[DATA TO USE Boundary: Start]

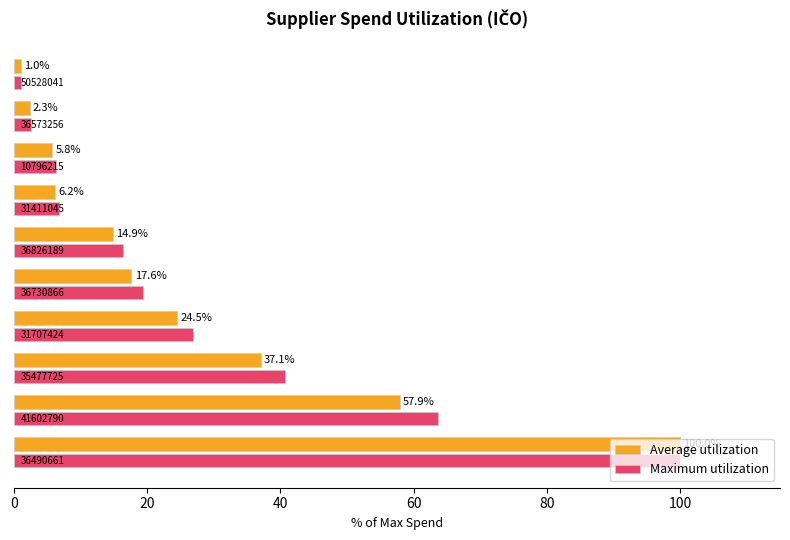

Which series has the largest range (max minus min)?

Average utilization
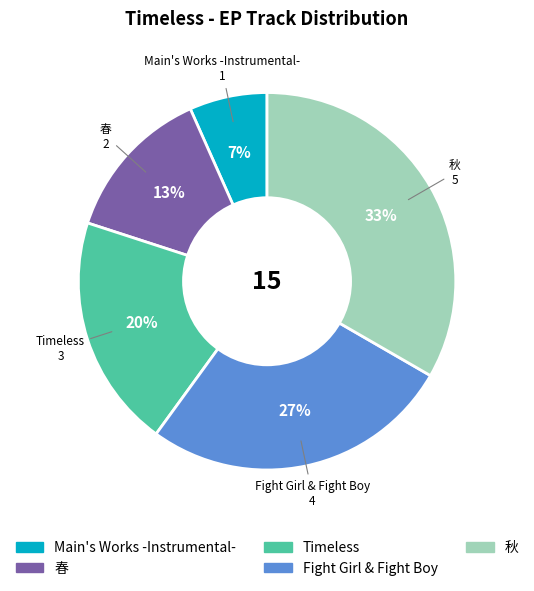

Combined, do Timeless and 春 account for over 50%?

No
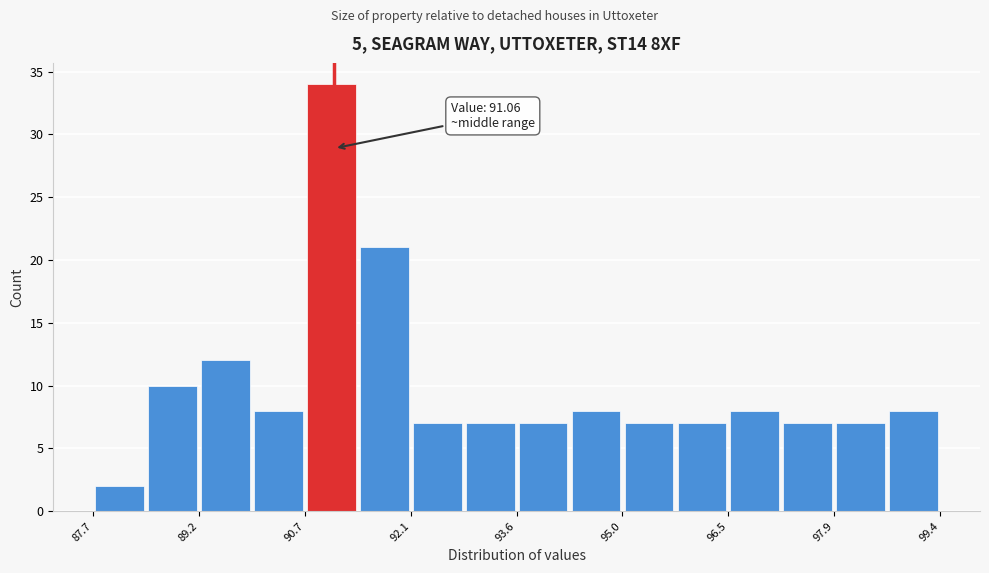

Read against the x-axis, roughly where is the centre of the tallest bar?

91.0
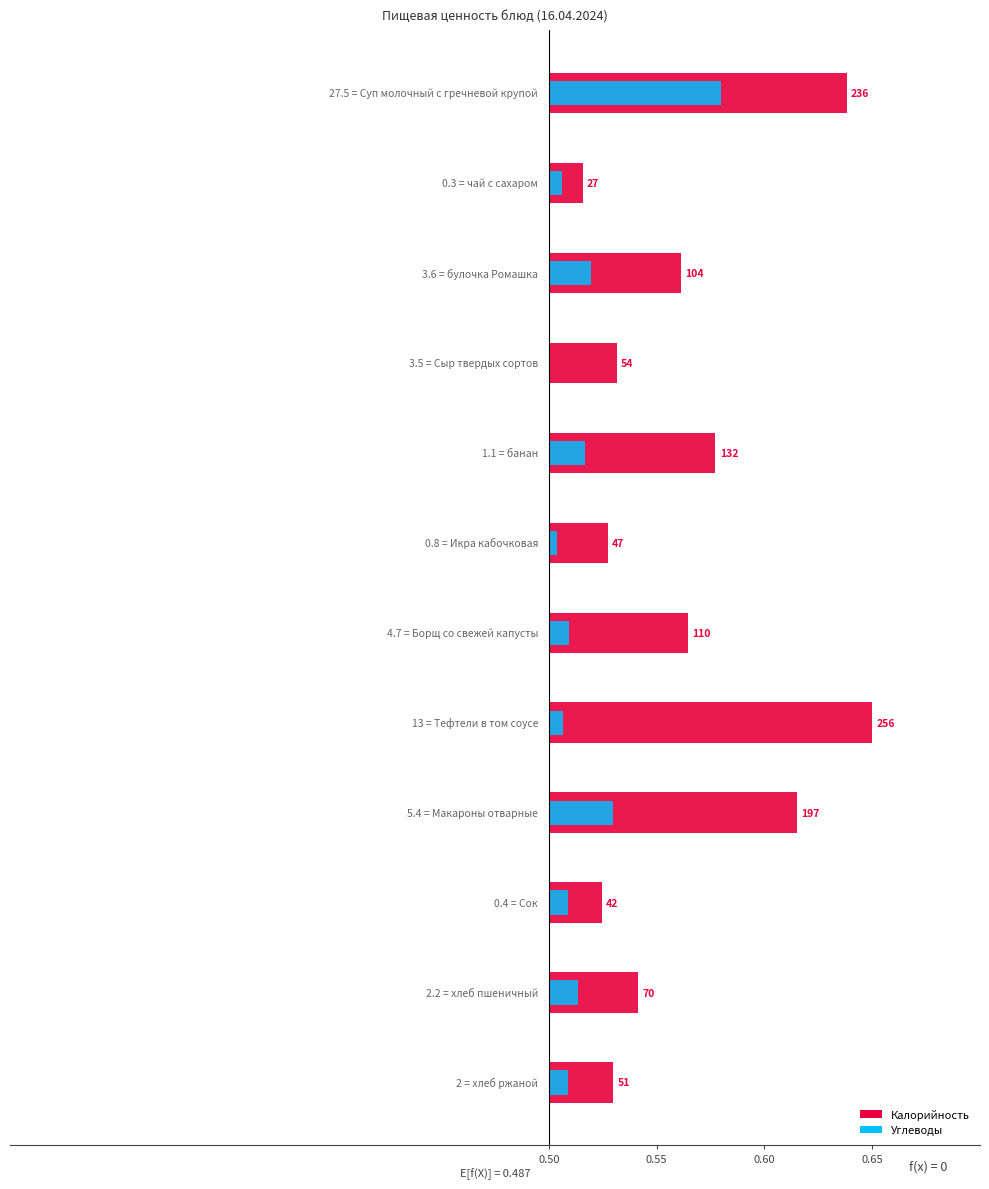

Is it true that Калорийность equals 0.0 at 10?

False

[DATA TO USE Boundary: End]

Return the lines above word for word, leaving out the pictures.

__PROBLEM SOLUTION__:
Which series has the largest range (max minus min)?

Average utilization

Combined, do Timeless and 春 account for over 50%?

No

Read against the x-axis, roughly where is the centre of the tallest bar?

91.0

Is it true that Калорийность equals 0.0 at 10?

False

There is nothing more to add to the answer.